__EXERCISE DETAILS__
Although the records contain pictures, only their text should be reproduced, exactly as written.
__________
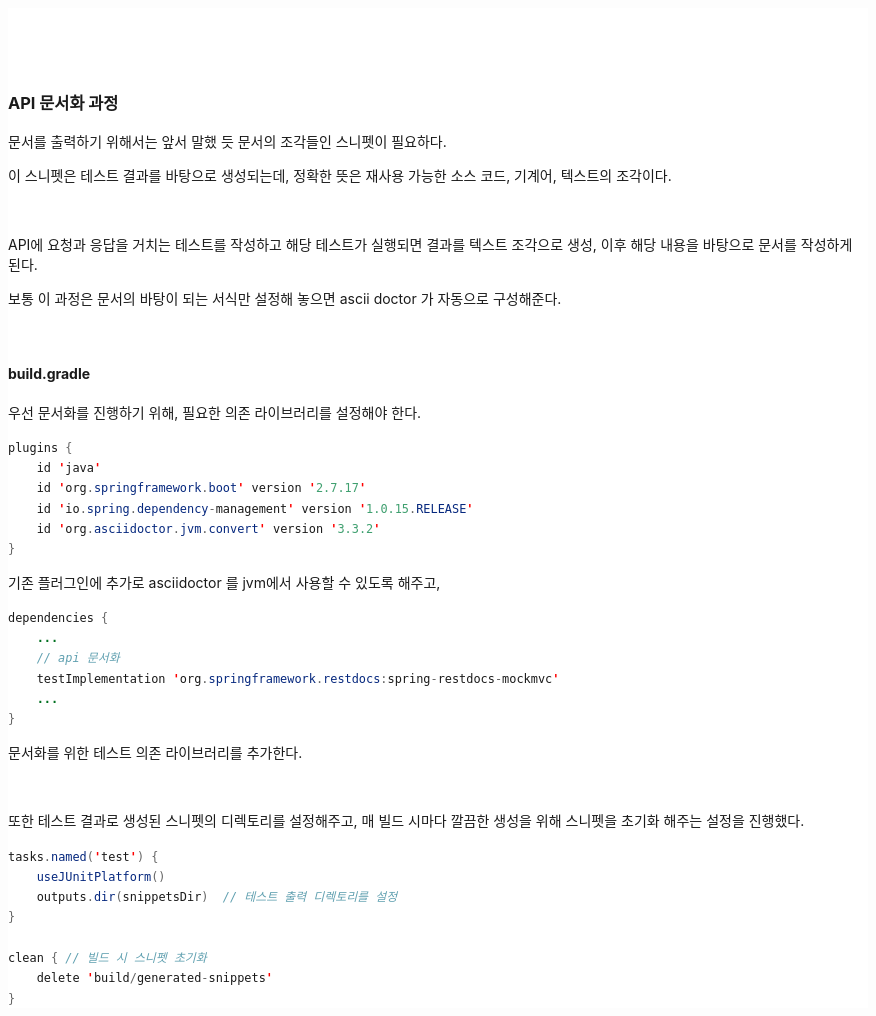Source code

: <br>
<br>
<br>

### API 문서화 과정

문서를 출력하기 위해서는 앞서 말했 듯 문서의 조각들인 스니펫이 필요하다.

이 스니펫은 테스트 결과를 바탕으로 생성되는데, 정확한 뜻은 재사용 가능한 소스 코드, 기계어, 텍스트의 조각이다.

<br>

API에 요청과 응답을 거치는 테스트를 작성하고 해당 테스트가 실행되면 결과를 텍스트 조각으로 생성,
이후 해당 내용을 바탕으로 문서를 작성하게 된다.

보통 이 과정은 문서의 바탕이 되는 서식만 설정해 놓으면 ascii doctor 가 자동으로 구성해준다.

<br>

#### build.gradle

우선 문서화를 진행하기 위해, 필요한 의존 라이브러리를 설정해야 한다.

```java
plugins {
	id 'java'
	id 'org.springframework.boot' version '2.7.17'
	id 'io.spring.dependency-management' version '1.0.15.RELEASE'
	id 'org.asciidoctor.jvm.convert' version '3.3.2'
}
```

기존 플러그인에 추가로 asciidoctor 를 jvm에서 사용할 수 있도록 해주고,

```java
dependencies {
    ...
	// api 문서화
	testImplementation 'org.springframework.restdocs:spring-restdocs-mockmvc'
    ...
}
```

문서화를 위한 테스트 의존 라이브러리를 추가한다.

<br>

또한 테스트 결과로 생성된 스니펫의 디렉토리를 설정해주고, 매 빌드 시마다 깔끔한 생성을 위해 스니펫을 초기화 해주는 설정을 진행했다.

```java
tasks.named('test') {
	useJUnitPlatform()
	outputs.dir(snippetsDir)  // 테스트 출력 디렉토리를 설정
}

clean { // 빌드 시 스니펫 초기화
	delete 'build/generated-snippets'
}
```
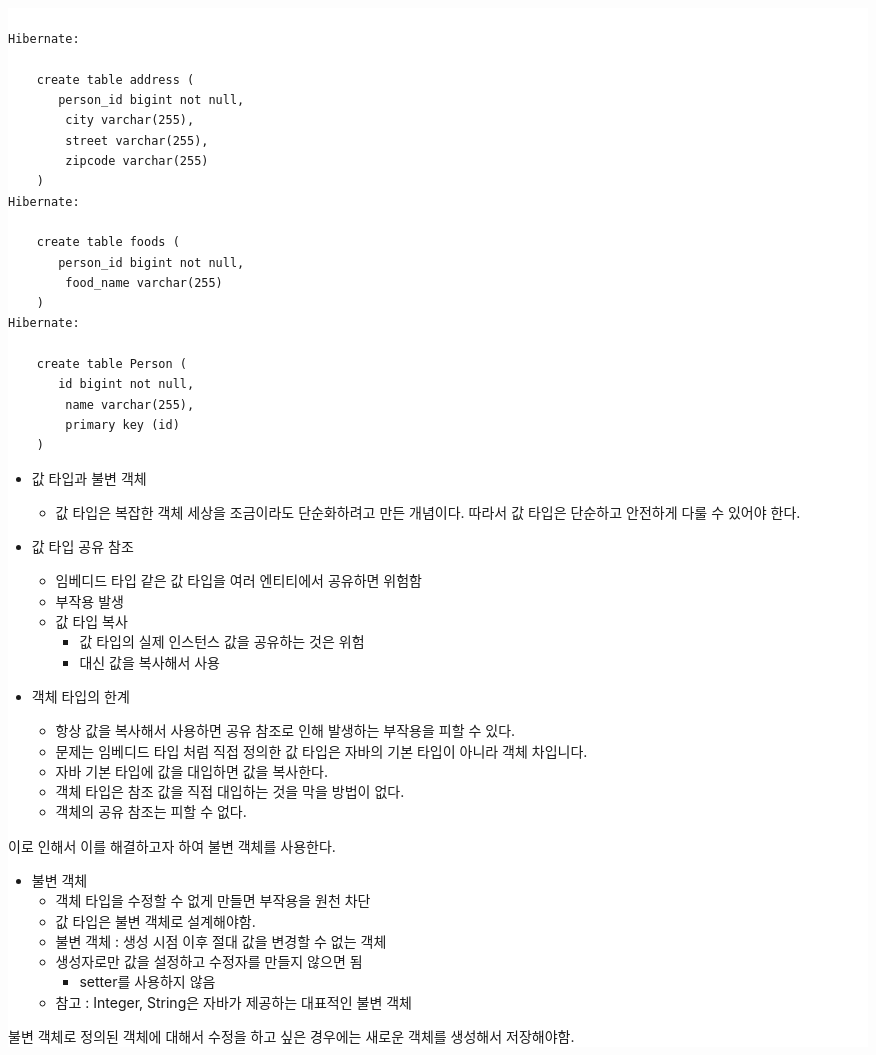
 ```shell

Hibernate: 

    create table address (
       person_id bigint not null,
        city varchar(255),
        street varchar(255),
        zipcode varchar(255)
    )
Hibernate: 

    create table foods (
       person_id bigint not null,
        food_name varchar(255)
    )
Hibernate: 

    create table Person (
       id bigint not null,
        name varchar(255),
        primary key (id)
    )

```

- 값 타입과 불변 객체
    - 값 타입은 복잡한 객체 세상을 조금이라도 단순화하려고 만든 개념이다. 따라서 값 타입은 단순하고 안전하게 다룰 수 있어야 한다.

- 값 타입 공유 참조
    - 임베디드 타입 같은 값 타입을 여러 엔티티에서 공유하면 위험함
    - 부작용 발생
    - 값 타입 복사
        - 값 타입의 실제 인스턴스 값을 공유하는 것은 위험
        - 대신 값을 복사해서 사용

- 객체 타입의 한계
    - 항상 값을 복사해서 사용하면 공유 참조로 인해 발생하는 부작용을 피할 수 있다.
    - 문제는 임베디드 타입 처럼 직접 정의한 값 타입은 자바의 기본 타입이 아니라 객체 차입니다.
    - 자바 기본 타입에 값을 대입하면 값을 복사한다.
    - 객체 타입은 참조 값을 직접 대입하는 것을 막을 방법이 없다.
    - 객체의 공유 참조는 피할 수 없다.

이로 인해서 이를 해결하고자 하여 불변 객체를 사용한다.

- 불변 객체
    - 객체 타입을 수정할 수 없게 만들면 부작용을 원천 차단
    - 값 타입은 불변 객체로 설계해야함.
    - 불변 객체 : 생성 시점 이후 절대 값을 변경할 수 없는 객체
    - 생성자로만 값을 설정하고 수정자를 만들지 않으면 됨
        - setter를 사용하지 않음
    - 참고 : Integer, String은 자바가 제공하는 대표적인 불변 객체

불변 객체로 정의된 객체에 대해서 수정을 하고 싶은 경우에는 새로운 객체를 생성해서 저장해야함.
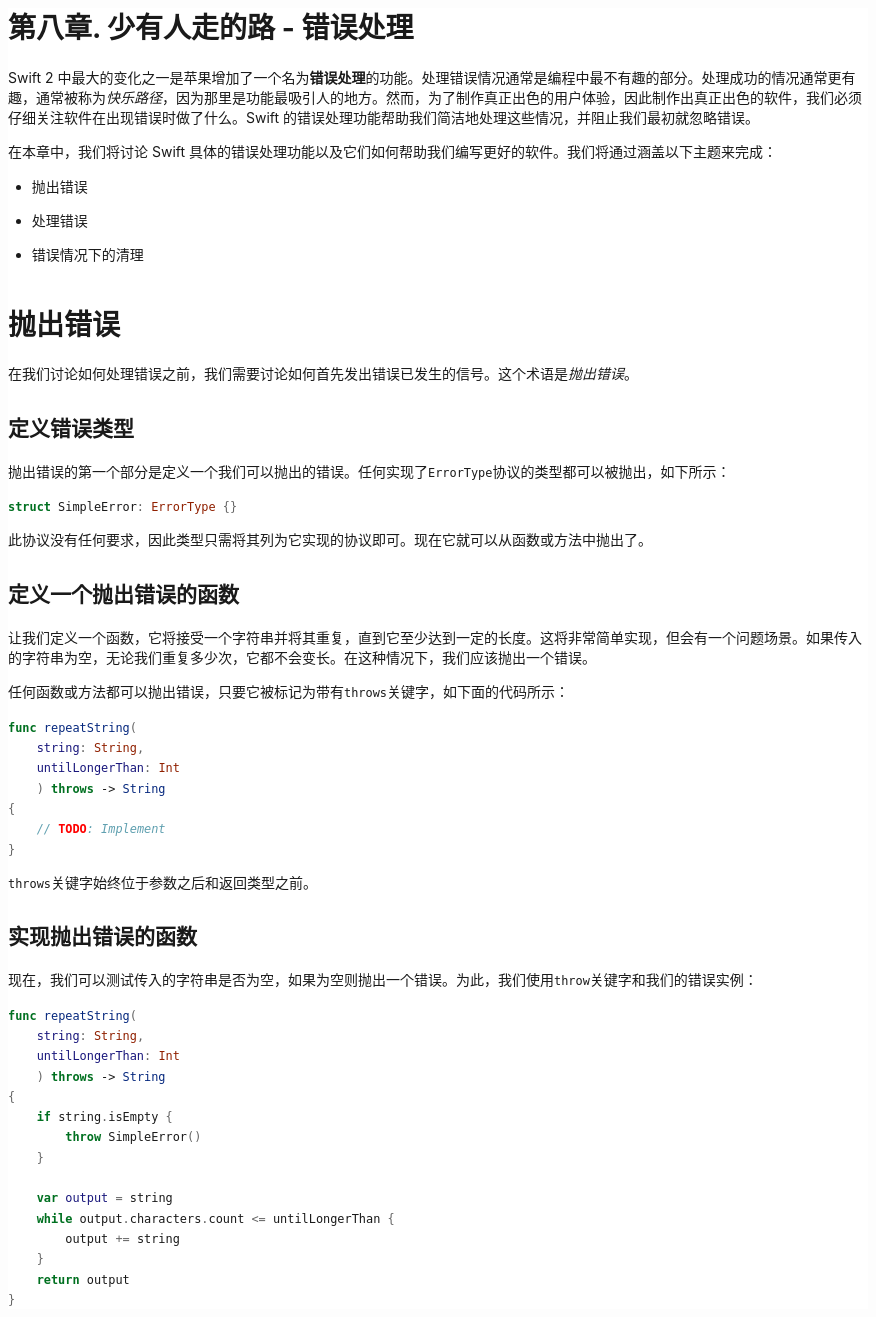 # 第八章. 少有人走的路 - 错误处理

Swift 2 中最大的变化之一是苹果增加了一个名为**错误处理**的功能。处理错误情况通常是编程中最不有趣的部分。处理成功的情况通常更有趣，通常被称为*快乐路径*，因为那里是功能最吸引人的地方。然而，为了制作真正出色的用户体验，因此制作出真正出色的软件，我们必须仔细关注软件在出现错误时做了什么。Swift 的错误处理功能帮助我们简洁地处理这些情况，并阻止我们最初就忽略错误。

在本章中，我们将讨论 Swift 具体的错误处理功能以及它们如何帮助我们编写更好的软件。我们将通过涵盖以下主题来完成：

+   抛出错误

+   处理错误

+   错误情况下的清理

# 抛出错误

在我们讨论如何处理错误之前，我们需要讨论如何首先发出错误已发生的信号。这个术语是*抛出错误*。

## 定义错误类型

抛出错误的第一个部分是定义一个我们可以抛出的错误。任何实现了`ErrorType`协议的类型都可以被抛出，如下所示：

```swift
struct SimpleError: ErrorType {}
```

此协议没有任何要求，因此类型只需将其列为它实现的协议即可。现在它就可以从函数或方法中抛出了。

## 定义一个抛出错误的函数

让我们定义一个函数，它将接受一个字符串并将其重复，直到它至少达到一定的长度。这将非常简单实现，但会有一个问题场景。如果传入的字符串为空，无论我们重复多少次，它都不会变长。在这种情况下，我们应该抛出一个错误。

任何函数或方法都可以抛出错误，只要它被标记为带有`throws`关键字，如下面的代码所示：

```swift
func repeatString(
    string: String,
    untilLongerThan: Int
    ) throws -> String
{
    // TODO: Implement
}
```

`throws`关键字始终位于参数之后和返回类型之前。

## 实现抛出错误的函数

现在，我们可以测试传入的字符串是否为空，如果为空则抛出一个错误。为此，我们使用`throw`关键字和我们的错误实例：

```swift
func repeatString(
    string: String,
    untilLongerThan: Int
    ) throws -> String
{
    if string.isEmpty {
        throw SimpleError()
    }

    var output = string
    while output.characters.count <= untilLongerThan {
        output += string
    }
    return output
}
```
__________
__SOLUTION TO THIS TASK__
Source code

: <br>
<br>
<br>

### API 문서화 과정

문서를 출력하기 위해서는 앞서 말했 듯 문서의 조각들인 스니펫이 필요하다.

이 스니펫은 테스트 결과를 바탕으로 생성되는데, 정확한 뜻은 재사용 가능한 소스 코드, 기계어, 텍스트의 조각이다.

<br>

API에 요청과 응답을 거치는 테스트를 작성하고 해당 테스트가 실행되면 결과를 텍스트 조각으로 생성,
이후 해당 내용을 바탕으로 문서를 작성하게 된다.

보통 이 과정은 문서의 바탕이 되는 서식만 설정해 놓으면 ascii doctor 가 자동으로 구성해준다.

<br>

#### build.gradle

우선 문서화를 진행하기 위해, 필요한 의존 라이브러리를 설정해야 한다.

```java
plugins {
	id 'java'
	id 'org.springframework.boot' version '2.7.17'
	id 'io.spring.dependency-management' version '1.0.15.RELEASE'
	id 'org.asciidoctor.jvm.convert' version '3.3.2'
}
```

기존 플러그인에 추가로 asciidoctor 를 jvm에서 사용할 수 있도록 해주고,

```java
dependencies {
    ...
	// api 문서화
	testImplementation 'org.springframework.restdocs:spring-restdocs-mockmvc'
    ...
}
```

문서화를 위한 테스트 의존 라이브러리를 추가한다.

<br>

또한 테스트 결과로 생성된 스니펫의 디렉토리를 설정해주고, 매 빌드 시마다 깔끔한 생성을 위해 스니펫을 초기화 해주는 설정을 진행했다.

```java
tasks.named('test') {
	useJUnitPlatform()
	outputs.dir(snippetsDir)  // 테스트 출력 디렉토리를 설정
}

clean { // 빌드 시 스니펫 초기화
	delete 'build/generated-snippets'
}
```
 ```shell

Hibernate: 

    create table address (
       person_id bigint not null,
        city varchar(255),
        street varchar(255),
        zipcode varchar(255)
    )
Hibernate: 

    create table foods (
       person_id bigint not null,
        food_name varchar(255)
    )
Hibernate: 

    create table Person (
       id bigint not null,
        name varchar(255),
        primary key (id)
    )

```

- 값 타입과 불변 객체
    - 값 타입은 복잡한 객체 세상을 조금이라도 단순화하려고 만든 개념이다. 따라서 값 타입은 단순하고 안전하게 다룰 수 있어야 한다.

- 값 타입 공유 참조
    - 임베디드 타입 같은 값 타입을 여러 엔티티에서 공유하면 위험함
    - 부작용 발생
    - 값 타입 복사
        - 값 타입의 실제 인스턴스 값을 공유하는 것은 위험
        - 대신 값을 복사해서 사용

- 객체 타입의 한계
    - 항상 값을 복사해서 사용하면 공유 참조로 인해 발생하는 부작용을 피할 수 있다.
    - 문제는 임베디드 타입 처럼 직접 정의한 값 타입은 자바의 기본 타입이 아니라 객체 차입니다.
    - 자바 기본 타입에 값을 대입하면 값을 복사한다.
    - 객체 타입은 참조 값을 직접 대입하는 것을 막을 방법이 없다.
    - 객체의 공유 참조는 피할 수 없다.

이로 인해서 이를 해결하고자 하여 불변 객체를 사용한다.

- 불변 객체
    - 객체 타입을 수정할 수 없게 만들면 부작용을 원천 차단
    - 값 타입은 불변 객체로 설계해야함.
    - 불변 객체 : 생성 시점 이후 절대 값을 변경할 수 없는 객체
    - 생성자로만 값을 설정하고 수정자를 만들지 않으면 됨
        - setter를 사용하지 않음
    - 참고 : Integer, String은 자바가 제공하는 대표적인 불변 객체

불변 객체로 정의된 객체에 대해서 수정을 하고 싶은 경우에는 새로운 객체를 생성해서 저장해야함.
 # 第八章. 少有人走的路 - 错误处理

Swift 2 中最大的变化之一是苹果增加了一个名为**错误处理**的功能。处理错误情况通常是编程中最不有趣的部分。处理成功的情况通常更有趣，通常被称为*快乐路径*，因为那里是功能最吸引人的地方。然而，为了制作真正出色的用户体验，因此制作出真正出色的软件，我们必须仔细关注软件在出现错误时做了什么。Swift 的错误处理功能帮助我们简洁地处理这些情况，并阻止我们最初就忽略错误。

在本章中，我们将讨论 Swift 具体的错误处理功能以及它们如何帮助我们编写更好的软件。我们将通过涵盖以下主题来完成：

+   抛出错误

+   处理错误

+   错误情况下的清理

# 抛出错误

在我们讨论如何处理错误之前，我们需要讨论如何首先发出错误已发生的信号。这个术语是*抛出错误*。

## 定义错误类型

抛出错误的第一个部分是定义一个我们可以抛出的错误。任何实现了`ErrorType`协议的类型都可以被抛出，如下所示：

```swift
struct SimpleError: ErrorType {}
```

此协议没有任何要求，因此类型只需将其列为它实现的协议即可。现在它就可以从函数或方法中抛出了。

## 定义一个抛出错误的函数

让我们定义一个函数，它将接受一个字符串并将其重复，直到它至少达到一定的长度。这将非常简单实现，但会有一个问题场景。如果传入的字符串为空，无论我们重复多少次，它都不会变长。在这种情况下，我们应该抛出一个错误。

任何函数或方法都可以抛出错误，只要它被标记为带有`throws`关键字，如下面的代码所示：

```swift
func repeatString(
    string: String,
    untilLongerThan: Int
    ) throws -> String
{
    // TODO: Implement
}
```

`throws`关键字始终位于参数之后和返回类型之前。

## 实现抛出错误的函数

现在，我们可以测试传入的字符串是否为空，如果为空则抛出一个错误。为此，我们使用`throw`关键字和我们的错误实例：

```swift
func repeatString(
    string: String,
    untilLongerThan: Int
    ) throws -> String
{
    if string.isEmpty {
        throw SimpleError()
    }

    var output = string
    while output.characters.count <= untilLongerThan {
        output += string
    }
    return output
}
```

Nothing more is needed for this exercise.